Outro caso é do grupo sul-coreano de Rhythm and Blues 2NE1, que tem como seu maior sucesso a música “I Don´t Care, Go Away”, cantada por quatro garotas que misturam coreano e inglês. A palestra patrocinada pela Cheil mostrará como o pop coreano se utiliza de mídias digitais para se propagar pelo mundo.

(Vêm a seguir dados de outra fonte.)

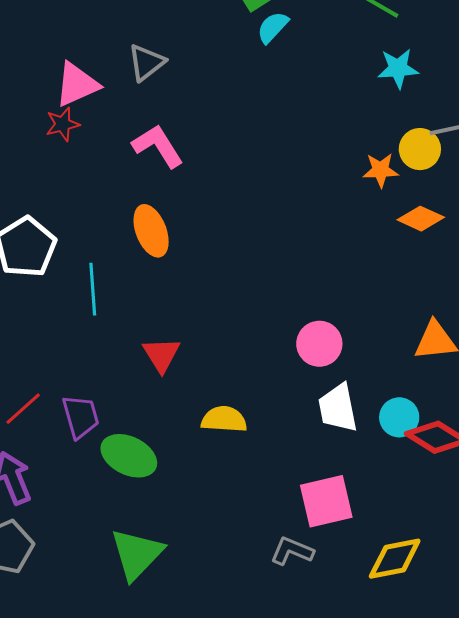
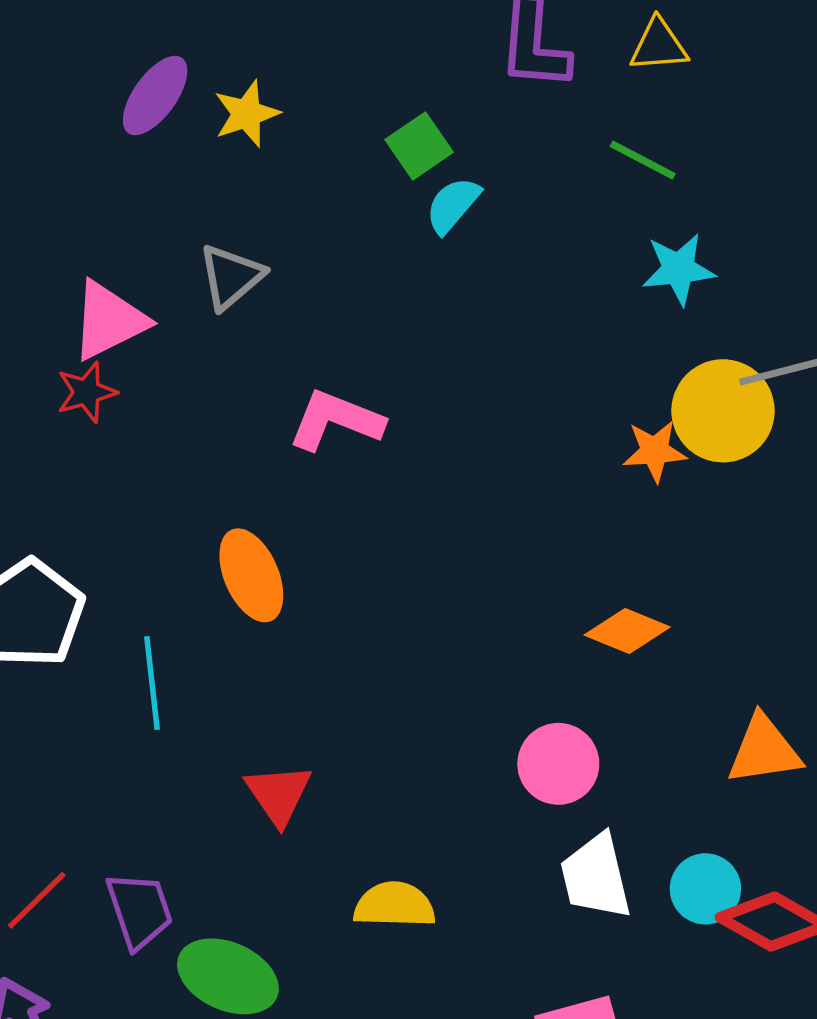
pink L-shape: (158, 146) -> (336, 420), moved, turned -34
yellow circle: (420, 149) -> (723, 411), size x1.4
orange diamond: (421, 219) -> (627, 631), moved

Já no seminário “Inspire me for the Future”, do bureau de mídia Starcom MediaVest e do TED, serão quatro participantes que pretender inspirar a plateia para o futuro: a química Rachel Armstrong, apresentada como pioneira em biologia sintética (atividade descrita como engenharia racional de sistemas vivos), o músico Usman Riaz, que experimenta diversos instrumentos musicais distintos e acredita que as pessoas podem conseguir tudo o que querem se colocarem seus objetivos na mente, o designer gráfico E Roon Kang, especializado em instalações interativas e que critica sistemas complexos e a falta de eficiência em projetos do gênero e, por fim, o cientista de complexidade Eric Berlow, que é também ecologista e se diz “especializado em não se especializar”. Será que politicos, músicos e outros profissionais serão suficientes para tirar os criativos das salas de exibição?